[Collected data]

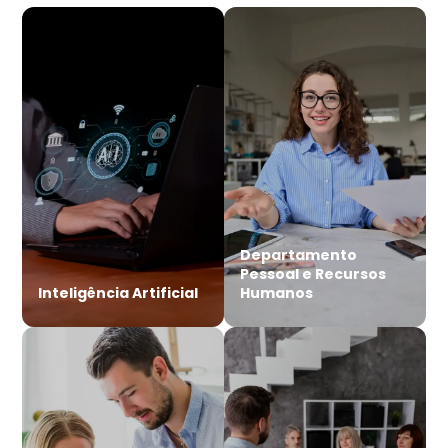
Departamento
Pessoal e Recursos
Inteligência Artificial
Humanos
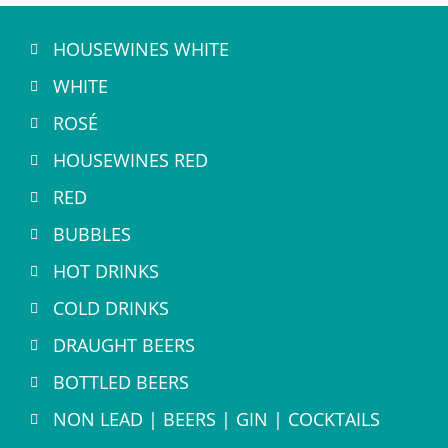
HOUSEWINES WHITE
WHITE
ROSÉ
HOUSEWINES RED
RED
BUBBLES
HOT DRINKS
COLD DRINKS
DRAUGHT BEERS
BOTTLED BEERS
NON LEAD | BEERS | GIN | COCKTAILS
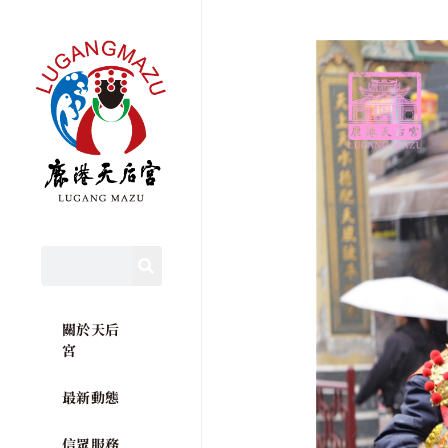
關於天后
宮
最新動態
信眾服務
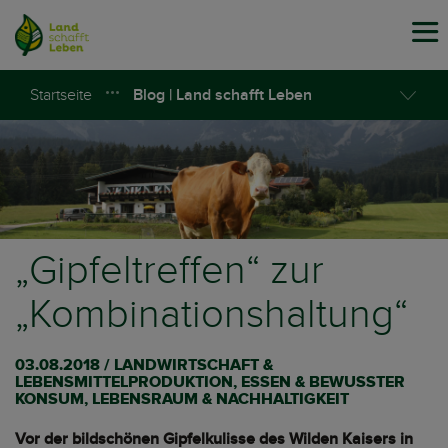
Tog
navi
Startseite
Blog | Land schafft Leben
„Gipfeltreffen“ zur
„Kombinationshaltung“
03.08.2018 / LANDWIRTSCHAFT &
LEBENSMITTELPRODUKTION, ESSEN & BEWUSSTER
KONSUM, LEBENSRAUM & NACHHALTIGKEIT
Vor der bildschönen Gipfelkulisse des Wilden Kaisers in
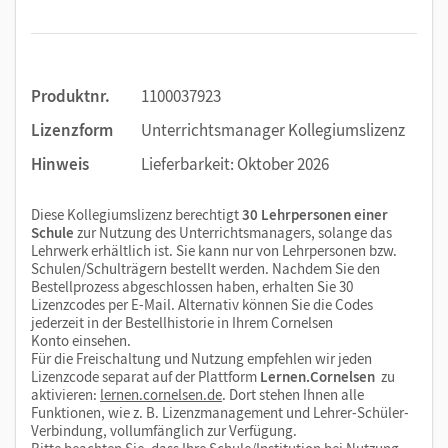
Produktnr.
1100037923
Lizenzform
Unterrichtsmanager Kollegiumslizenz
Hinweis
Lieferbarkeit: Oktober 2026
Diese Kollegiumslizenz berechtigt
30 Lehrpersonen einer
Schule
zur Nutzung des Unterrichtsmanagers, solange das
Lehrwerk erhältlich ist. Sie kann nur von Lehrpersonen bzw.
Schulen/Schulträgern bestellt werden. Nachdem Sie den
Bestellprozess abgeschlossen haben, erhalten Sie 30
Lizenzcodes per E-Mail. Alternativ können Sie die Codes
jederzeit in der Bestellhistorie in Ihrem Cornelsen
Konto einsehen.
Für die Freischaltung und Nutzung empfehlen wir jeden
Lizenzcode separat auf der Plattform
Lernen.Cornelsen
zu
aktivieren:
lernen.cornelsen.de
. Dort stehen Ihnen alle
Funktionen, wie z. B. Lizenzmanagement und Lehrer-Schüler-
Verbindung, vollumfänglich zur Verfügung.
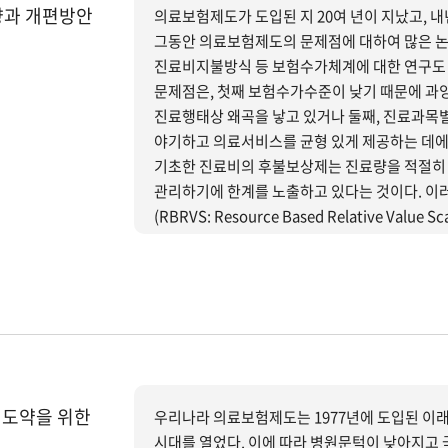
향과 개편방안
의료보험제도가 도입된 지 20여 년이 지났고, 
그동안 의료보험제도의 문제점에 대하여 많은 논
진료비지불방식 등 보험수가체계에 대한 연구도 
문제점은, 첫째 보험수가수준이 낮기 때문에 과
진료행태상 왜곡을 낳고 있거나 둘째, 진료과목
야기하고 의료서비스를 균형 있게 제공하는 데에 
기초한 진료비의 후불보상제는 진료량을 적절히
관리하기에 한계를 노출하고 있다는 것이다. 
(RBRVS: Resource Based Relative V
진료비지불을 질병단위로 포괄화하는 포괄수가제(DRG:
시범사업을 실시 중에 있다. 이러한 배경을 바탕으로 본 보고서는 의료보험 수가체계(진료비지불방식)의 유형과
수가체계 및 재정운영의 국제적 동향을 소개하였
지불제도의 개편방향을 모색하는 데에 연구목적을
 도약을 위한
우리나라 의료보험제도는 1977년에 도입된 이래
시대를 열었다. 이에 따라 병원문턱이 낮아지고 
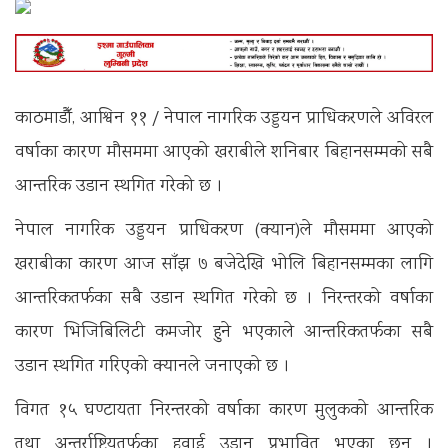
काठमाडौँ, आश्विन ११ / नेपाल नागरिक उड्डयन प्राधिकरणले अविरल
वर्षाका कारण मौसममा आएको खराबीले शनिबार बिहानसम्मको सबै
आन्तरिक उडान स्थगित गरेको छ ।
नेपाल नागरिक उड्डयन प्राधिकरण (क्यान)ले मौसममा आएको
खराबीका कारण आज साँझ ७ बजेदेखि भोलि बिहानसम्मका लागि
आन्तरिकतर्फका सबै उडान स्थगित गरेको छ । निरन्तरको वर्षाका
कारण भिजिबिलिटी कमजोर हुने भएकाले आन्तरिकतर्फका सबै
उडान स्थगित गरिएको क्यानले जनाएको छ ।
विगत १५ घण्टायता निरन्तरको वर्षाका कारण मुलुकको आन्तरिक
तथा अन्तर्राष्ट्रियतर्फका हवाई उडान प्रभावित भएका छन् ।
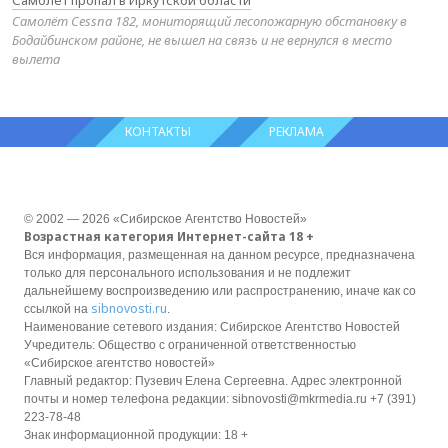
Самолёт пропал в Иркутской области
Самолёт Cessna 182, мониторящий лесопожарную обстановку в
Бодайбинском районе, не вышел на связь и не вернулся в место
вылета
КОНТАКТЫ
РЕКЛАМА
© 2002 — 2026 «Сибирское Агентство Новостей»
Возрастная категория Интернет-сайта 18 +
Вся информация, размещенная на данном ресурсе, предназначена
только для персонального использования и не подлежит
дальнейшему воспроизведению или распространению, иначе как со
sibnovosti.ru
ссылкой на
.
Наименование сетевого издания: Сибирское Агентство Новостей
Учредитель: Общество с ограниченной ответственностью
«Сибирское агентство новостей»
Главный редактор: Пузевич Елена Сергеевна. Адрес электронной
почты и номер телефона редакции: sibnovosti@mkrmedia.ru +7 (391)
223-78-48
Знак информационной продукции: 18 +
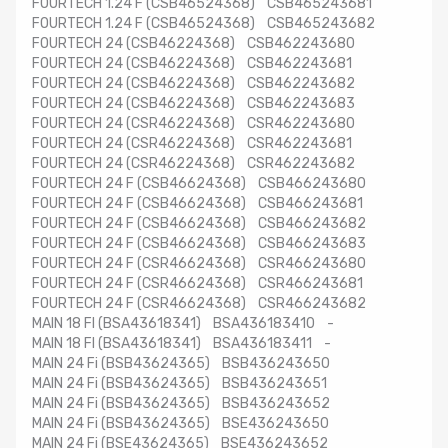
FOURTECH 1.24 F (CSB46524368) CSB465243681
FOURTECH 1.24 F (CSB46524368) CSB465243682
FOURTECH 24 (CSB46224368) CSB462243680
FOURTECH 24 (CSB46224368) CSB462243681
FOURTECH 24 (CSB46224368) CSB462243682
FOURTECH 24 (CSB46224368) CSB462243683
FOURTECH 24 (CSR46224368) CSR462243680
FOURTECH 24 (CSR46224368) CSR462243681
FOURTECH 24 (CSR46224368) CSR462243682
FOURTECH 24 F (CSB46624368) CSB466243680
FOURTECH 24 F (CSB46624368) CSB466243681
FOURTECH 24 F (CSB46624368) CSB466243682
FOURTECH 24 F (CSB46624368) CSB466243683
FOURTECH 24 F (CSR46624368) CSR466243680
FOURTECH 24 F (CSR46624368) CSR466243681
FOURTECH 24 F (CSR46624368) CSR466243682
MAIN 18 FI (BSA43618341) BSA436183410 -
MAIN 18 FI (BSA43618341) BSA436183411 -
MAIN 24 Fi (BSB43624365) BSB436243650
MAIN 24 Fi (BSB43624365) BSB436243651
MAIN 24 Fi (BSB43624365) BSB436243652
MAIN 24 Fi (BSB43624365) BSE436243650
MAIN 24 Fi (BSE43624365) BSE436243652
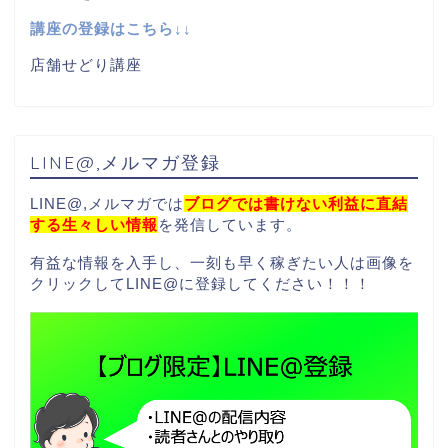
講座の登録はこちら↓↓
店舗せどり講座
LINE@,メルマガ登録
LINE@,メルマガでは
ブログでは書けない利益に直結
する生々しい情報
を発信しています。
有益な情報を入手し、一刻も早く稼ぎたい人は画像を
クリックしてLINE@に登録してください！！！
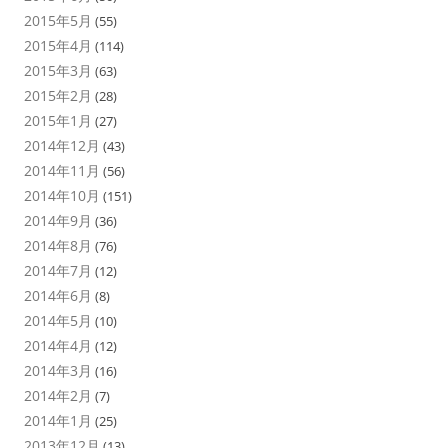
2015年5月
(55)
2015年4月
(114)
2015年3月
(63)
2015年2月
(28)
2015年1月
(27)
2014年12月
(43)
2014年11月
(56)
2014年10月
(151)
2014年9月
(36)
2014年8月
(76)
2014年7月
(12)
2014年6月
(8)
2014年5月
(10)
2014年4月
(12)
2014年3月
(16)
2014年2月
(7)
2014年1月
(25)
2013年12月
(13)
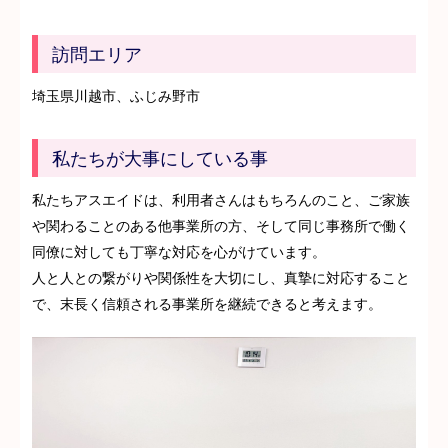
訪問エリア
埼玉県川越市、ふじみ野市
私たちが大事にしている事
私たちアスエイドは、利用者さんはもちろんのこと、ご家族
や関わることのある他事業所の方、そして同じ事務所で働く
同僚に対しても丁寧な対応を心がけています。
人と人との繋がりや関係性を大切にし、真摯に対応すること
で、末長く信頼される事業所を継続できると考えます。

# [Task brief]
An exact copy is needed of the stretch above that opens with the line containing "Schulen/Schulträgern bestellt werden." and closes with the line containing "문제점은, 첫째 보험수가수준이 낮기 때문에 과"; the pictures are not part of it.

# [Exercise response]
Schulen/Schulträgern bestellt werden. Nachdem Sie den
Bestellprozess abgeschlossen haben, erhalten Sie 30
Lizenzcodes per E-Mail. Alternativ können Sie die Codes
jederzeit in der Bestellhistorie in Ihrem Cornelsen
Konto einsehen.
Für die Freischaltung und Nutzung empfehlen wir jeden
Lizenzcode separat auf der Plattform
Lernen.Cornelsen
zu
aktivieren:
lernen.cornelsen.de
. Dort stehen Ihnen alle
Funktionen, wie z. B. Lizenzmanagement und Lehrer-Schüler-
Verbindung, vollumfänglich zur Verfügung.
향과 개편방안
의료보험제도가 도입된 지 20여 년이 지났고, 
그동안 의료보험제도의 문제점에 대하여 많은 논
진료비지불방식 등 보험수가체계에 대한 연구도 
문제점은, 첫째 보험수가수준이 낮기 때문에 과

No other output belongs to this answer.